Index: gcc/testsuite/gcc.dg/tree-ssa/foldconst-6.c

===================================================================
--- gcc/testsuite/gcc.dg/tree-ssa/foldconst-6.c	(revision 0)

+++ gcc/testsuite/gcc.dg/tree-ssa/foldconst-6.c	(revision 0)

@@ -0,0 +1,14 @@ 

+/* { dg-do compile } */

+/* { dg-options "-O -fdump-tree-ccp1" } */

+

+typedef long vec __attribute__ ((vector_size (2 * sizeof(long))));

+

+vec f ()

+{

+  vec a = { -2, 666 };

+  vec b = { 3, 2 };

+  return a < b;

+}

+

+/* { dg-final { scan-tree-dump-not "666" "ccp1"} } */

+/* { dg-final { cleanup-tree-dump "ccp1" } } */


Property changes on: gcc/testsuite/gcc.dg/tree-ssa/foldconst-6.c
___________________________________________________________________
Added: svn:keywords
   + Author Date Id Revision URL
Added: svn:eol-style
   + native

Index: gcc/fold-const.c

===================================================================
--- gcc/fold-const.c	(revision 192695)

+++ gcc/fold-const.c	(working copy)

@@ -16123,20 +16123,45 @@  fold_relational_const (enum tree_code co

 					  TREE_IMAGPART (op0),
 					  TREE_IMAGPART (op1));
       if (code == EQ_EXPR)
 	return fold_build2 (TRUTH_ANDIF_EXPR, type, rcond, icond);
       else if (code == NE_EXPR)
 	return fold_build2 (TRUTH_ORIF_EXPR, type, rcond, icond);
       else
 	return NULL_TREE;
     }
 
+  if (TREE_CODE (op0) == VECTOR_CST && TREE_CODE (op1) == VECTOR_CST)

+    {

+      unsigned count = VECTOR_CST_NELTS (op0);

+      tree *elts =  XALLOCAVEC (tree, count);

+      gcc_assert (VECTOR_CST_NELTS (op1) == count);

+      gcc_assert (TYPE_VECTOR_SUBPARTS (type) == count);

+

+      for (unsigned i = 0; i < count; i++)

+	{

+	  tree elem_type = TREE_TYPE (type);

+	  tree elem0 = VECTOR_CST_ELT (op0, i);

+	  tree elem1 = VECTOR_CST_ELT (op1, i);

+

+	  tree tem = fold_relational_const (code, elem_type,

+					    elem0, elem1);

+

+	  if (tem == NULL_TREE)

+	    return NULL_TREE;

+

+	  elts[i] = build_int_cst (elem_type, integer_zerop (tem) ? 0 : -1);

+	}

+

+      return build_vector (type, elts);

+    }

+

   /* From here on we only handle LT, LE, GT, GE, EQ and NE.
 
      To compute GT, swap the arguments and do LT.
      To compute GE, do LT and invert the result.
      To compute LE, swap the arguments, do LT and invert the result.
      To compute NE, do EQ and invert the result.
 
      Therefore, the code below must handle only EQ and LT.  */
 
   if (code == LE_EXPR || code == GT_EXPR)
Index: gcc/doc/generic.texi

===================================================================
--- gcc/doc/generic.texi	(revision 192695)

Plain-text document sources
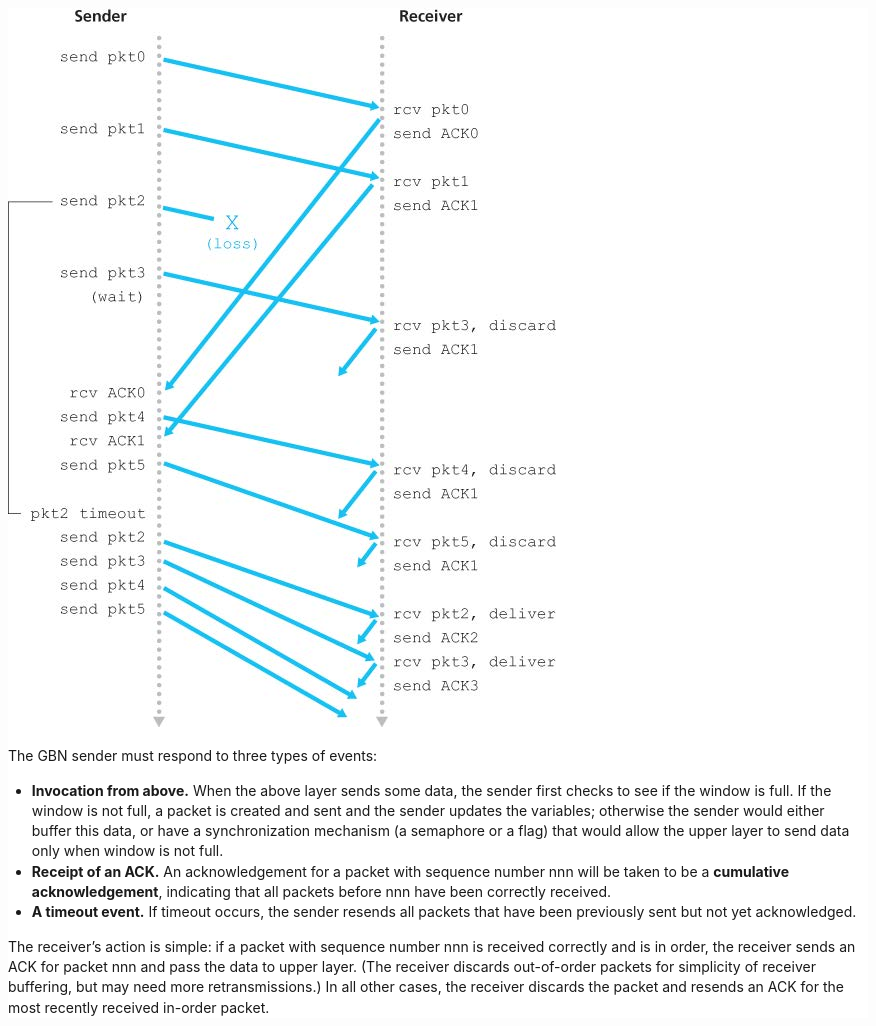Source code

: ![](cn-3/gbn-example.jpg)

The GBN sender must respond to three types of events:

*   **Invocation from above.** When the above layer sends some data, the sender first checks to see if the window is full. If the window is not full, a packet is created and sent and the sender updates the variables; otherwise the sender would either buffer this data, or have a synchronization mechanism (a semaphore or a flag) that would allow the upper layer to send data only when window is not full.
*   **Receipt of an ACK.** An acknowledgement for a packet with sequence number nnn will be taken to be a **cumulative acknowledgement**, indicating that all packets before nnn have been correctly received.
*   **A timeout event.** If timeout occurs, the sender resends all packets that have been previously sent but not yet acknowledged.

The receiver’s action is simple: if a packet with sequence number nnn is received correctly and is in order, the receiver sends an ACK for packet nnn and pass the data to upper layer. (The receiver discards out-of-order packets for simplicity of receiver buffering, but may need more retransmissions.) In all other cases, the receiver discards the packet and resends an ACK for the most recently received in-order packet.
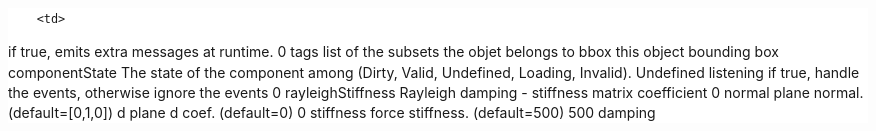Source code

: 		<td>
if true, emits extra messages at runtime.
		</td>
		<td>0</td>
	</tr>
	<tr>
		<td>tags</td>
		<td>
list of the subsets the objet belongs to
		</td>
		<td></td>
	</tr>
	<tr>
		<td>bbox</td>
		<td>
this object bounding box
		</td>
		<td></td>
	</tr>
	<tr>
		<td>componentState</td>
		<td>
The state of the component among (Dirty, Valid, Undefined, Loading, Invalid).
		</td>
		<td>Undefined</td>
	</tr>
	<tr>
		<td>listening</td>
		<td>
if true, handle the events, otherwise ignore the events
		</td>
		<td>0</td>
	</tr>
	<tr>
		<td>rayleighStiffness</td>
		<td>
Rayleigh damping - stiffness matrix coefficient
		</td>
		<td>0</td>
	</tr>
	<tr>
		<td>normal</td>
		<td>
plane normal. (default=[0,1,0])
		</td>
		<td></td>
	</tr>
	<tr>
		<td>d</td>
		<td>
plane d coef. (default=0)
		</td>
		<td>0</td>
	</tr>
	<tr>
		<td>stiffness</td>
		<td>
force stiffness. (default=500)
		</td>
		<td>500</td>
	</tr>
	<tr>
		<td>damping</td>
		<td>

_Problems to work on_:
[A] In the compiler patch, what value does the folded vector comparison give an element whose comparison folds to zero, and what value does it give otherwise?
[B] Carry on writing the compiler patch after its final line.
You will not need the listing for this work.

_Results by task_:
[A] An element whose comparison folds to zero gets 0, and every other element gets -1.

[B]
+++ gcc/doc/generic.texi	(working copy)

@@ -1773,22 +1773,23 @@  elements of the two vectors are merged (

 vector.
 
 @item VEC_COND_EXPR
 These nodes represent @code{?:} expressions.  The three operands must be
 vectors of the same size and number of elements.  The second and third
 operands must have the same type as the entire expression.  The first
 operand is of signed integral vector type.  If an element of the first
 operand evaluates to a zero value, the corresponding element of the
 result is taken from the third operand. If it evaluates to a minus one
 value, it is taken from the second operand. It should never evaluate to
-any other value. In contrast with a @code{COND_EXPR}, all operands are

-always evaluated.

+any other value currently, but optimizations should not rely on that

+property. In contrast with a @code{COND_EXPR}, all operands are always

+evaluated.

 @end table
 
 
 @c ---------------------------------------------------------------------
 @c Statements
 @c ---------------------------------------------------------------------
 
 @node Statements
 @section Statements
 @cindex Statements
Index: gcc/tree-ssa-forwprop.c

===================================================================
--- gcc/tree-ssa-forwprop.c	(revision 192695)

+++ gcc/tree-ssa-forwprop.c	(working copy)

@@ -544,66 +544,69 @@  forward_propagate_into_gimple_cond (gimp

 /* Propagate from the ssa name definition statements of COND_EXPR
    in the rhs of statement STMT into the conditional if that simplifies it.
    Returns true zero if the stmt was changed.  */
 
 static bool
 forward_propagate_into_cond (gimple_stmt_iterator *gsi_p)
 {
   gimple stmt = gsi_stmt (*gsi_p);
   tree tmp = NULL_TREE;
   tree cond = gimple_assign_rhs1 (stmt);
+  enum tree_code code = gimple_assign_rhs_code (stmt);

   bool swap = false;
 
   /* We can do tree combining on SSA_NAME and comparison expressions.  */
   if (COMPARISON_CLASS_P (cond))
     tmp = forward_propagate_into_comparison_1 (stmt, TREE_CODE (cond),
 					       TREE_TYPE (cond),
 					       TREE_OPERAND (cond, 0),
 					       TREE_OPERAND (cond, 1));
   else if (TREE_CODE (cond) == SSA_NAME)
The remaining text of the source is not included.